The Trades Union Congress makes much of the fact that two-thirds of those earning less than pounds 2.50 an hour are women, as are almost three-quarters of those earning under pounds 4.

It is is obvious that a higher minimum wage would help these women - if they kept their jobs. But this is a huge caveat in precisely the kinds of work that many low-paid women do.

A child-minder is a good example of the sort of worker that advocates say a minimum wage will benefit.

These women work from home, receive about pounds 2 an hour and have no legal protection. What could be clearer than the strength of their case for relief from poverty and exploitation? A minute's thought shows that legally enforcing a higher hourly rate would be disastrous for them.

Child care is the biggest expense a working parent faces. Paying a child- minder pounds 2 an hour for a full working week costs about pounds 4,000 a year out of the parents' after-tax income. Doubling the rate to pounds 4 an hour - just under the figure the TUC is pushing for - would take child care costs to pounds 8,000.

The second parent to go out to work would need to earn a gross salary of at least pounds 11,000 before she stopped paying for the privilege of entering the labour force. There can be no question that demand for child care would plummet - as would the number of women unable to work outside the home.

This is not a frivolous example. Thousands of women are employed in child care - Britain has more nursery workers than car workers.

The illustration highlights the most important question about a minimum wage, one its advocates rarely address: who will pay? Professor Richard Freeman, a labour market expert at the London School of Economics, raised this question at a seminar held by the Policy Studies Institute earlier this week.

He said: "The people who consume the products or services provided by the low-wage workers will pay. You have got to think about the effect on particular groups of workers."

A minimum wage does not raise pay by magic. It redistributes money. In many cases this will without doubt eliminate jobs if the minimum is set too high. The TUC's arbitrary level of up to pounds 4.15, presented as half the median male wage, would harm women.

It is possible to make some judgements about where an excessive minimum would be harmful. Economic theory suggests that in a fully competitive labour market, a wage set above the market level will cost jobs. But in industries or geographical areas where a firm is the dominant employer - or has what economists call "monopsony power" - introducing a minimum wage above the current level need not cut employment because the firm will be paying workers less than their value to start with.

Estimating where this will apply in real life is a difficult matter, and the empirical evidence on the effect of a minimum wage on jobs is disputed. But there are many cases where employers clearly do not exploit such powers. Services such as child care are one example.
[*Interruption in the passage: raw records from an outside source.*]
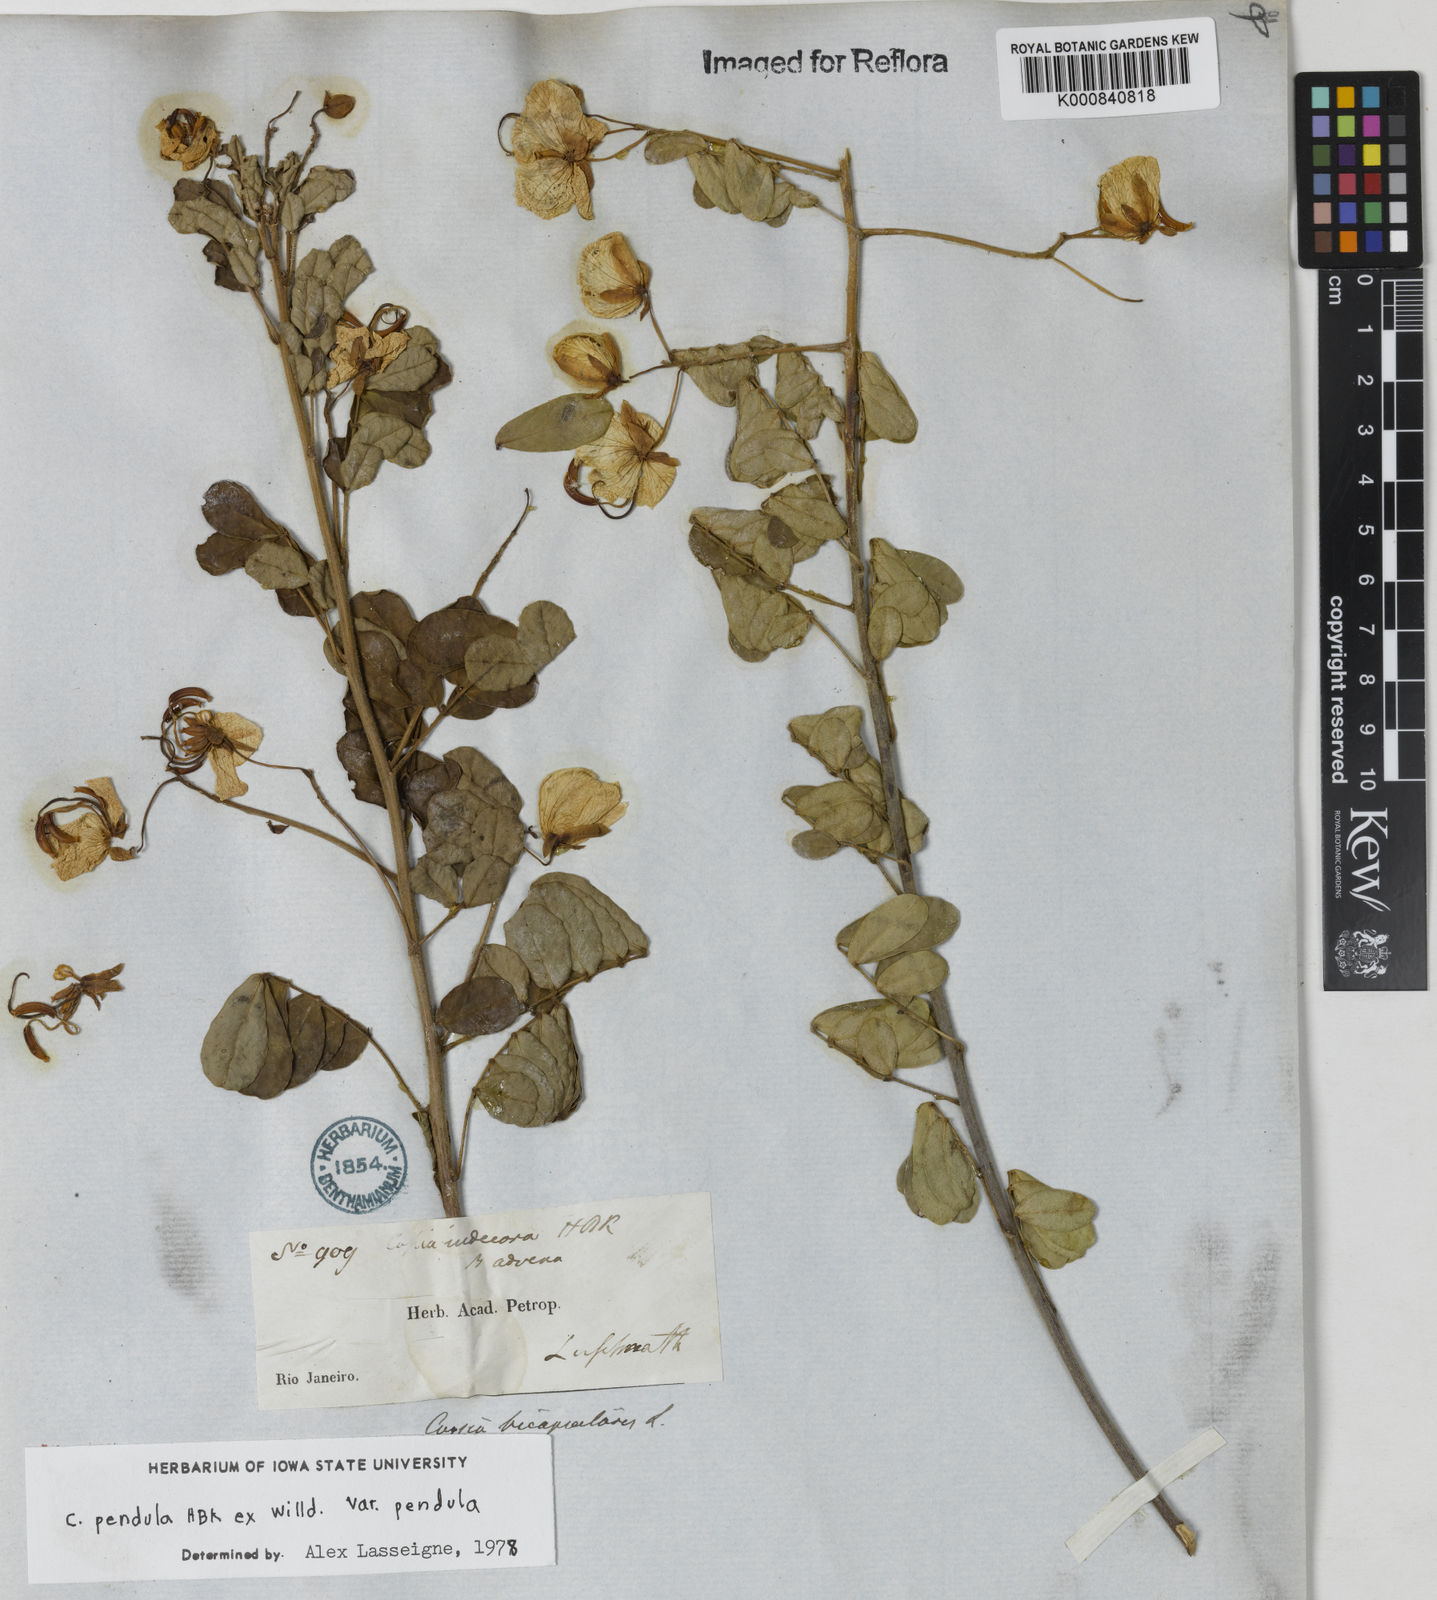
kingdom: Plantae
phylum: Tracheophyta
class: Magnoliopsida
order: Fabales
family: Fabaceae
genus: Senna
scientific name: Senna pendula
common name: Easter cassia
Another is the textiles industry, where many small firms are wide open to overseas competition. The textiles and clothing unions have strong reservations about the effect the TUC's pounds 4.15 would have on women's jobs. Textiles employers would not be able to make customers pay for a higher minimum wage. Their industry is too cut-throat.

These hesitations are supported by an essay in a new volume on the economics of sex discrimination, sponsored by the Equal Opportunities Commission*.

Eithne McLaughlin, a sociologist at Queens' University, Belfast, says a minimum wage should not be set by reference to the historical legacy of male wage rates. Most of the low-paid are not male, and a figure set this way would not take account of their circumstances.

This is not a question of morality. There is nothing fair about the fact that women's pay averages only 70 per cent of men's, or that women are herded into exploitative jobs.

But it is hard to believe that the TUC really wants to further the extreme right-wing agenda of forcing women out of the workforce into the home - which would be the effect of a national minimum wage set arbitrarily at half the typical man's earnings.

* The Economics of Equal Opportunities, ed. Jane Humphries and Jill Rubery, EOC pounds 25.